**** TEXTE

Friday, March 30, 2007

Kely et Samba

Que serait la maison que nous habitons dans le quartier de Soavimbahoaka sans Kely la chienne et Samba le chat? Sûrement un havre de paix. Kely est une chienne de race non déterminée, sorte de croisement entre un lévrier et un lémurien, d’où sa grande taille, sa maigre silhouette, sa carcasse aérodynamique et son air con. Son nom vient du malgache « kely » qui signifie “petit”, et lui fut donné par Ann, l’épouse de Colby (voir interview dans ces pages).

L’emploi du temps quotidien de Kely se découpe de la manière suivante: aboyer sans raisons dans le jardin, sentir le cul de la tortue, observer un pan de mur pendant des heures avec les oreilles en arrière, gober des mouches, des moustiques et des libellules les jours de fête, et enfin se niaquer l’entre-pattes sur le canapé du salon, dans une posture on ne peut plus ridicule. Mais s’il est une activité que Kely prise par-dessus tout, son “pêcher mignon” (comme diraient les Anglais) voir sa “raison d’être” (comme diraient les Américains), c’est de harceler Samba. Samba est un chat gris, de race indéterminée lui aussi, très maigre lui aussi et, comme tout bon chat qui se respecte, il a lui aussi un air très con figé sur sa gueule de chat. Son nom vient du portugais « samba » qui signifie bossa nova. Son planning est indéterminé car il est très souvent en déplacement, mais lorsqu’il séjourne à la maison, Samba apprécie de manger des croquettes en faisant du bruit, réclamer plus de croquettes même si son auge déborde déjà, parce qu’il aime bien quand on lui verse les croquettes, et surtout miauler sans raisons, ce d’une façon insupportable et de préférence à trois heures du mat.

Chaque soir, quand nous rentrons du bureau, le rituel est le même. Très procédurière, Kely aime nous faire la fête en bonne et due forme, et l’accueil qu’elle nous réserve est une cérémonie millimétrée.

********

**TRAVAIL À FAIRE**
1. Expliquez en une à trois phrases pourquoi, selon le texte sur Kely et Samba, Samba réclame encore des croquettes alors que son auge déborde déjà.
2. D'après le texte sur Kely et Samba, qui a donné son nom à Kely ?
3. Rédigez la suite du texte sur Kely et Samba à partir de sa dernière phrase.

**** DONNÉES FOURNIES

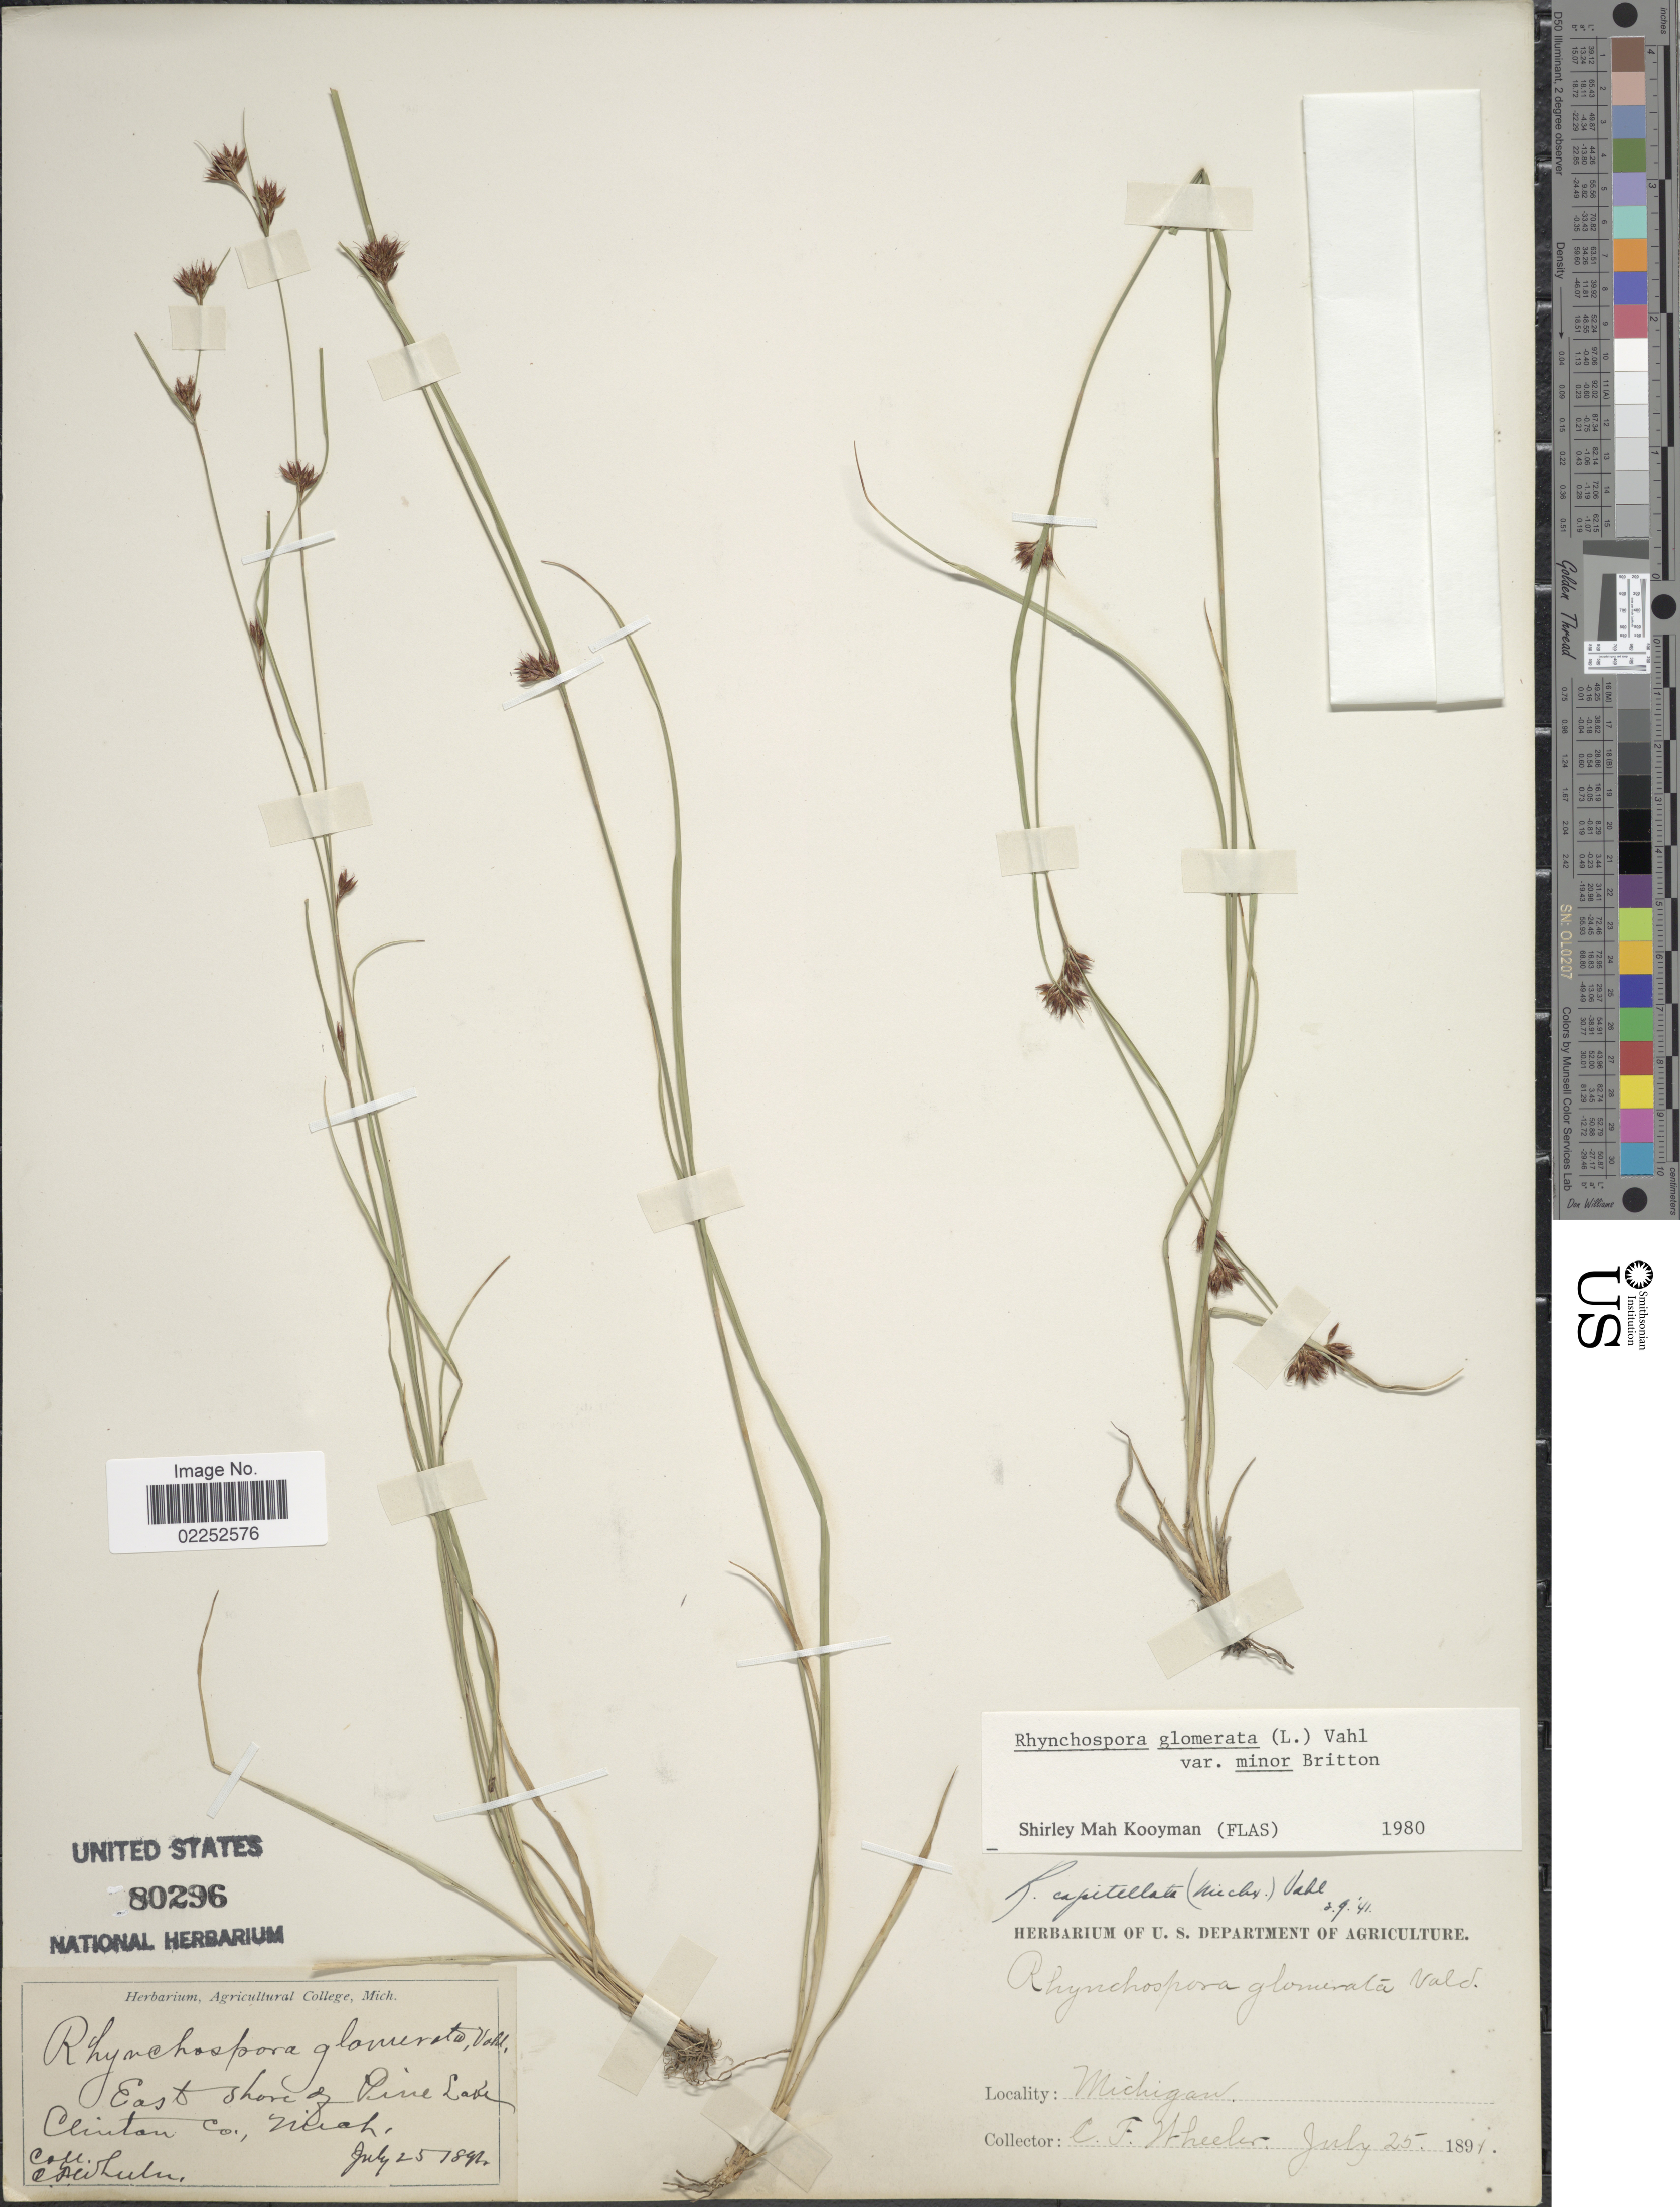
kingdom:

********

**RÉPONSES DÉTAILLÉES**
1. Samba réclame encore des croquettes parce qu'il aime bien qu'on lui verse les croquettes. Peu importe que son auge soit déjà pleine.

2. C'est Ann, l'épouse de Colby, qui a donné son nom à Kely.

3.
En descendant de la voiture, on peut déjà apercevoir deux naseaux dépassant sous le portail souffler un épais nuage de poussière. La truffe disparaît brutalement en heurtant le portail, et l’on entend un gémissement qui rappelle celui de Chewbaka dans Star Wars. Ensuite, alors que l’on pénètre dans le jardin, elle bondit sur l’un de nous et nous donne un coup de boule sur la main. Ses origines lévrières prennent soudainement le dessus sur son lémurienisme, et elle disparaît pour faire trois fois le tour de la maison à la vitesse de la lumière. A peine le temps pour nous de glisser la clé dans la serrure qu’elle vient se fracasser de plein fouet sur la porte d’entrée. La porte s’ouvre, et elle nous coupe le chemin pour réintégrer au plus vite son poste d’observation du bas du mur du salon, les oreilles en arrière comme il se doit.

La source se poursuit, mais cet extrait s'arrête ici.